:: WHAT IS EXPECTED ::
Could you format everything from the start of the data down to the line containing "11: (52, 56)", both ends included, as a Markdown table with the columns Row and Line, numbering each row and leaving out blank lines?

:: DATASET CONTENT ::

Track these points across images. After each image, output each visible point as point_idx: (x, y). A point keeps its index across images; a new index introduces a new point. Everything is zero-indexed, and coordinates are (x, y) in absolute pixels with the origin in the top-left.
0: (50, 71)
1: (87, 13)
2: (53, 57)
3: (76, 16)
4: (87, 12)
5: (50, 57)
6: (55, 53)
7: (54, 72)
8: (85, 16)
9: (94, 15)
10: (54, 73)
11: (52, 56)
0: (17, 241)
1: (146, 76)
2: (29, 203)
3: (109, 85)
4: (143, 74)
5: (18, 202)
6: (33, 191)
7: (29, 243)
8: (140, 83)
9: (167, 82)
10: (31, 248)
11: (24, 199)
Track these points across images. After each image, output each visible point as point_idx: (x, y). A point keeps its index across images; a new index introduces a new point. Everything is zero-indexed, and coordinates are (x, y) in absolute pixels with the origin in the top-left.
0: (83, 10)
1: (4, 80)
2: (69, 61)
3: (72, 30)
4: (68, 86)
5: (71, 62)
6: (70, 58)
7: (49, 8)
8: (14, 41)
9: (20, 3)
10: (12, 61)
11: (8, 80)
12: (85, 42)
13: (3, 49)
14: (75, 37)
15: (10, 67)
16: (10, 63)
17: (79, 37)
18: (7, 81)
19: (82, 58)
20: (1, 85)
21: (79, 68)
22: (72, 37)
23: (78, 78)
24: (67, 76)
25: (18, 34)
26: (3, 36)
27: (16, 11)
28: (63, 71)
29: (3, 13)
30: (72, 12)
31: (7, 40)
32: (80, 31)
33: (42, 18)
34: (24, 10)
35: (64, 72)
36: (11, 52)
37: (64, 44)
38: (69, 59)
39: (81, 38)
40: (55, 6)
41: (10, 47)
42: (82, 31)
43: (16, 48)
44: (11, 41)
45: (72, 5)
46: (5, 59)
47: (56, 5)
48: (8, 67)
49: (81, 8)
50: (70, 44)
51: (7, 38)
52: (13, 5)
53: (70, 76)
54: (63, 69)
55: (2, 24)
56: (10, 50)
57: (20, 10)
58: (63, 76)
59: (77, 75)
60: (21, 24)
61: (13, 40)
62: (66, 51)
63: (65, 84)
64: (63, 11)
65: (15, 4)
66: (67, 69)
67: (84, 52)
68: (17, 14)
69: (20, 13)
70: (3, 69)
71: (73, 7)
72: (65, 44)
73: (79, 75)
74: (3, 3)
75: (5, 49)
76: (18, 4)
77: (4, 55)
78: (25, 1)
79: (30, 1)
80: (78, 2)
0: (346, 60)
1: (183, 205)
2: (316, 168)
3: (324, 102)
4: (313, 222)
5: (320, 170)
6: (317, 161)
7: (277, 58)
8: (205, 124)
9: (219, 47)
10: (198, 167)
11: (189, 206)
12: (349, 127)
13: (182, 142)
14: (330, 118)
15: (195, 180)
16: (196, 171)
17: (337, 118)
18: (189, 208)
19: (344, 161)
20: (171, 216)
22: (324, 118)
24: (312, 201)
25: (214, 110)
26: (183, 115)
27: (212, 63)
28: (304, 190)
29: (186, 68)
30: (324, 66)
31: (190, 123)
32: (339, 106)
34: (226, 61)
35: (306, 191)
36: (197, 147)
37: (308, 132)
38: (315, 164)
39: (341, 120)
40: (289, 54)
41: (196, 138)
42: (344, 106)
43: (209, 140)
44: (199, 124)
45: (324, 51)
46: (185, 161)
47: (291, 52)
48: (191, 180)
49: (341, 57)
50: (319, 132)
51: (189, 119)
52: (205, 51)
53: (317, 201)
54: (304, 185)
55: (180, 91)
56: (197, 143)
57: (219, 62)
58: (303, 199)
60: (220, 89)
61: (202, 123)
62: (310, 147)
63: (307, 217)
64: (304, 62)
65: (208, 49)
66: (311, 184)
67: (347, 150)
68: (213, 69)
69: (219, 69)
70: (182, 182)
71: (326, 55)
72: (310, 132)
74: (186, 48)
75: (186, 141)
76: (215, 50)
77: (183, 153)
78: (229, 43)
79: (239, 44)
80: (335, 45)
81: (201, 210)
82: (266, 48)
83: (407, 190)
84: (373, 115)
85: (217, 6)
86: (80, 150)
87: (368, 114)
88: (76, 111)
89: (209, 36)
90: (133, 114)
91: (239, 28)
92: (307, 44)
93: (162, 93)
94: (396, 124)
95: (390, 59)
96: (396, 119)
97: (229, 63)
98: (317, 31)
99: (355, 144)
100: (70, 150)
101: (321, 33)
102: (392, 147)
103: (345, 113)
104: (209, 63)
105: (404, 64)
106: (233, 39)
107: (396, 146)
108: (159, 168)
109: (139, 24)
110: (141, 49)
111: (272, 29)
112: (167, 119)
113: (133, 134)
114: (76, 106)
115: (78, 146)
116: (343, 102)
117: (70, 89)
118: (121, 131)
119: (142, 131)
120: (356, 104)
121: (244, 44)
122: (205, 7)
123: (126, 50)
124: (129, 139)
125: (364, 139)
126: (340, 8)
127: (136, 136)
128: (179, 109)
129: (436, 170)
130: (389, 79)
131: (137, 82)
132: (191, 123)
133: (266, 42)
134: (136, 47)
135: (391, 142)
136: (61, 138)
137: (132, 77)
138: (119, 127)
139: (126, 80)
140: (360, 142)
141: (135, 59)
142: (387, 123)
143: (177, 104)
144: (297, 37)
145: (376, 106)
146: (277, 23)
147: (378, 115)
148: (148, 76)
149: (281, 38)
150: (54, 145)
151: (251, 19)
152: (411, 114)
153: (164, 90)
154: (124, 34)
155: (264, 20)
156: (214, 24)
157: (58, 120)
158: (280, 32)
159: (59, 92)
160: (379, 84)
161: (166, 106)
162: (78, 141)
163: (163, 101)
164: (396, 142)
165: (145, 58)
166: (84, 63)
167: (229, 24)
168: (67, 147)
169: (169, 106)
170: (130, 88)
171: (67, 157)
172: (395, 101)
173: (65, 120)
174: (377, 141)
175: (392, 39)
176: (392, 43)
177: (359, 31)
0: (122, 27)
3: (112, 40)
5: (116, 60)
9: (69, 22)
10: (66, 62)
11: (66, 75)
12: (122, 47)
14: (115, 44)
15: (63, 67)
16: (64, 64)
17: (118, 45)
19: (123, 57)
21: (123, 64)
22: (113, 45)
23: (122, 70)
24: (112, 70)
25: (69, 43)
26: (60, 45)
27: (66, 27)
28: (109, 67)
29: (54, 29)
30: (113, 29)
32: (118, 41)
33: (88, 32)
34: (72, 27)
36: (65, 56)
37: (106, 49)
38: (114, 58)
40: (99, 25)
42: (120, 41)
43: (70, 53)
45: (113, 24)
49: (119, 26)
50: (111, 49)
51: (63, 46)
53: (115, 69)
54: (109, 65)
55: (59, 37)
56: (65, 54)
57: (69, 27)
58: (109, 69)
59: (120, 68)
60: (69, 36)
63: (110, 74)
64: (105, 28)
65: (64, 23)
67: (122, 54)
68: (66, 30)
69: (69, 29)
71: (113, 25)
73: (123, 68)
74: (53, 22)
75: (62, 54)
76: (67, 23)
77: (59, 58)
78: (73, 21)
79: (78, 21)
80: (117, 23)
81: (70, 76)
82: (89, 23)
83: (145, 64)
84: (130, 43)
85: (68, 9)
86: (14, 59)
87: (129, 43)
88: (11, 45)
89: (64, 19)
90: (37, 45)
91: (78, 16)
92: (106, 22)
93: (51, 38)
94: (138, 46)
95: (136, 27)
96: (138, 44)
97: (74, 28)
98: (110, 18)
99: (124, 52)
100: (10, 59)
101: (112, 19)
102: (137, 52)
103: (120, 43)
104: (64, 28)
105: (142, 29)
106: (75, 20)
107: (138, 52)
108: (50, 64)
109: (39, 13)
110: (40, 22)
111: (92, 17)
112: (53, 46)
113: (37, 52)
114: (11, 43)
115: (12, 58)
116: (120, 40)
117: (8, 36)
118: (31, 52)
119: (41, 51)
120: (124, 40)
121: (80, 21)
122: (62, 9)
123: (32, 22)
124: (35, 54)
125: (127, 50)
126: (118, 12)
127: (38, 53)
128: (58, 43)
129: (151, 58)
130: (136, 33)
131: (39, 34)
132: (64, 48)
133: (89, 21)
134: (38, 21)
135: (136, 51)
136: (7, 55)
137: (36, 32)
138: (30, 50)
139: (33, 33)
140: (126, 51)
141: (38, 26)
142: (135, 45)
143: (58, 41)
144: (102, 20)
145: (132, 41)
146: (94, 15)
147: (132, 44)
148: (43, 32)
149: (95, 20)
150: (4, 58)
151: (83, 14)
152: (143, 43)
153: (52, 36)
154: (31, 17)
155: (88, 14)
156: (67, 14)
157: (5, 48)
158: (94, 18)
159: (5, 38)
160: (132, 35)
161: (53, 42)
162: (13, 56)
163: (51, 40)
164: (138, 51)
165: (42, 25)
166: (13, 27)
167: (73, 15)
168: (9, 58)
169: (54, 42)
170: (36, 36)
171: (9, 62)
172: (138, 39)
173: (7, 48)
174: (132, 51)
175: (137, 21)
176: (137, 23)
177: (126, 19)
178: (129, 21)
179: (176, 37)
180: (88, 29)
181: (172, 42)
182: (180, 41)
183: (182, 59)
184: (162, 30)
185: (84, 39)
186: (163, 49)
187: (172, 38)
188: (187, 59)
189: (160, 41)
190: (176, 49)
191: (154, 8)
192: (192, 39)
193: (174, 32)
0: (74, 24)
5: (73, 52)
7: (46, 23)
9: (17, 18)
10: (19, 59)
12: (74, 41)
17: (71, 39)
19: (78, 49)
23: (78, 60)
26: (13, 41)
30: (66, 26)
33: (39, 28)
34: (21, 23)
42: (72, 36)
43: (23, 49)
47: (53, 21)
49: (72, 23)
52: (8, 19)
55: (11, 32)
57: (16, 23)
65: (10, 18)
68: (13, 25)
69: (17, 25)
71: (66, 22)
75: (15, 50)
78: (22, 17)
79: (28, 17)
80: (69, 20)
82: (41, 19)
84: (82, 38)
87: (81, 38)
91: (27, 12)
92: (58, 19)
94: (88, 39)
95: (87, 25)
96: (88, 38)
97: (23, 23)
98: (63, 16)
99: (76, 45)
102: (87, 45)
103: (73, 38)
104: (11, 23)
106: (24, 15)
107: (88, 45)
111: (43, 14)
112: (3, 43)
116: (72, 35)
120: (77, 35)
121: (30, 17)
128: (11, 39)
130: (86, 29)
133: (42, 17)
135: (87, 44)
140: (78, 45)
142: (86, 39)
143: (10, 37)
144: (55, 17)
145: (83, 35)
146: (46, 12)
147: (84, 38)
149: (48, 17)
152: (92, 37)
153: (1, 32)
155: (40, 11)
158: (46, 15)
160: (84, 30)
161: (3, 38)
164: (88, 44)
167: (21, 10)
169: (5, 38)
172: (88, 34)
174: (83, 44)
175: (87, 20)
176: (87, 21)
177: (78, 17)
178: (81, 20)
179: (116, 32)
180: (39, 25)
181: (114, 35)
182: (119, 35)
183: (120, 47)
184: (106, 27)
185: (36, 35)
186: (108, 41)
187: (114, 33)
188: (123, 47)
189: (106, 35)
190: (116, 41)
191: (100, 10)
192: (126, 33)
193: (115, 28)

:: RESPONSE TO THIS TASK ::
| Row | Line |
|---|---|
| 1 | Track these points across images. After each image, output each visible point as point_idx: (x, y). A point keeps its index across images; a new index introduces a new point. Everything is zero-indexed, and coordinates are (x, y) in absolute pixels with the origin in the top-left. |
| 2 | 0: (50, 71) |
| 3 | 1: (87, 13) |
| 4 | 2: (53, 57) |
| 5 | 3: (76, 16) |
| 6 | 4: (87, 12) |
| 7 | 5: (50, 57) |
| 8 | 6: (55, 53) |
| 9 | 7: (54, 72) |
| 10 | 8: (85, 16) |
| 11 | 9: (94, 15) |
| 12 | 10: (54, 73) |
| 13 | 11: (52, 56) |